No. Independent Catholic news is more important than ever. The work of EWTN and other outlets is vital to revealing the truth so that the Church can heal. Catholic journalism is a purifying force that demands accountability of those who are hiding in the Church and using it as a means to fulfill their lust for power and sex.

 

Where do you see healing in the Church coming from?

The real antidote is prayer and union with God. This assumes a sound sacramental foundation. When people come to an authentic encounter with God and begin on their knees with authentic teaching and the sacraments, when we rise, God is with us in the fight.
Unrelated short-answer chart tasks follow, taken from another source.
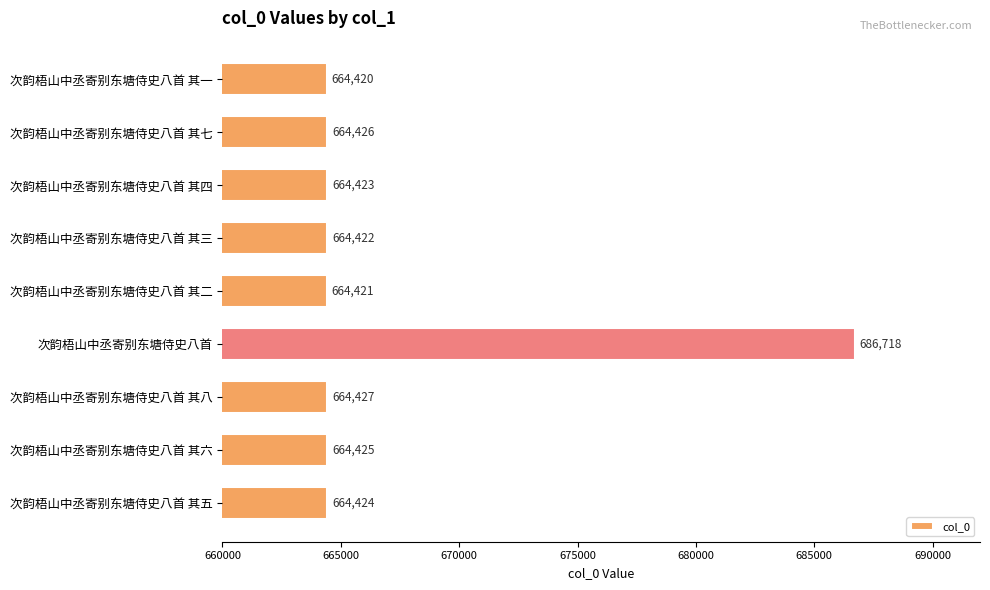

At which category does the chart reach its peak across all series?

次韵梧山中丞寄别东塘侍史八首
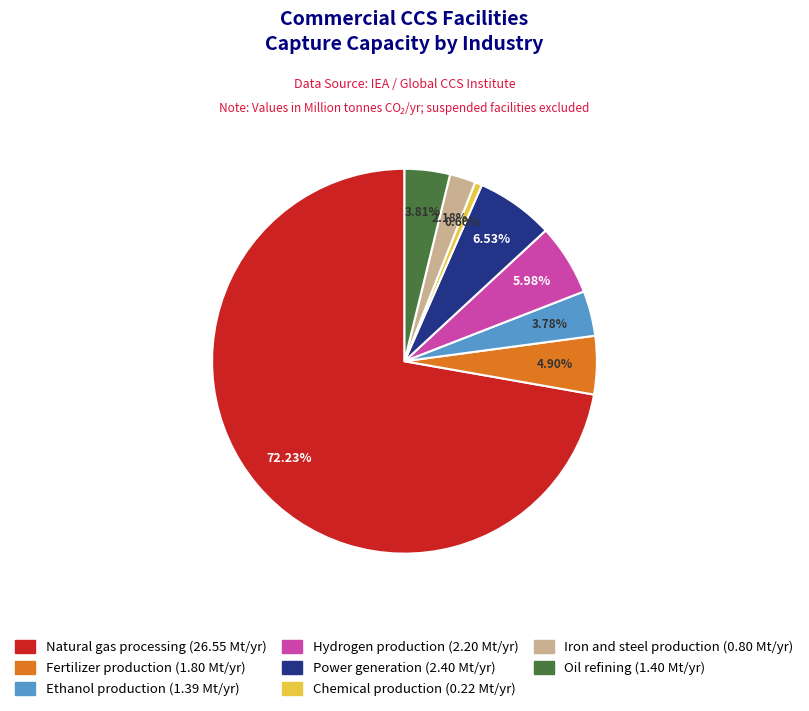

The Power generation slice represents 12% of the pie. True or false?

False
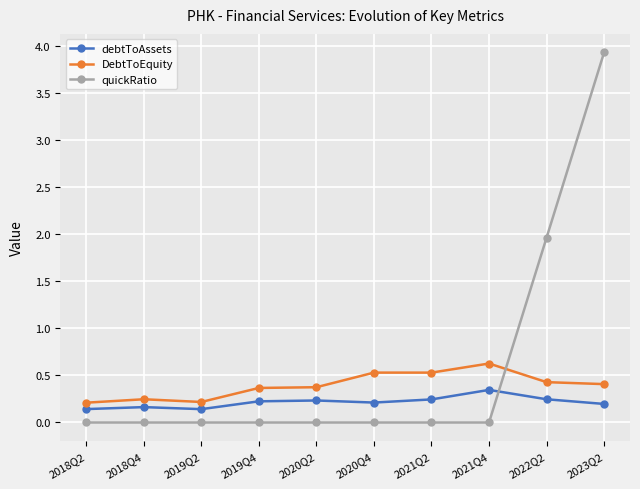

At how many categories does at least one series exceed 0?

10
If we do not begin on our knees, we are nothing more than Pelagians and we fight with only our own power and weaknesses and often end up choosing the devil’s means rather than God’s.

As a reaction to my admonition to prayer, someone recently quipped: “Don’t just pray — you have to do something.” I answered: “You must have a deeply impoverished and non-Catholic view of prayer if you think that knowing Jesus in and through prayer, enlightened by his wisdom, and inspired by his power that I am doing nothing.”

The final years of my life, I want to directly work with people who have a hunger for God and the Church and a deep desire to follow Jesus in the context of the rich and redeeming reality of the tradition of the Church. This is a calling —  to bring people into union with God and help them to become saints. Saints make other saints. That is what changes the world.

Patti Armstrong writes from North Dakota.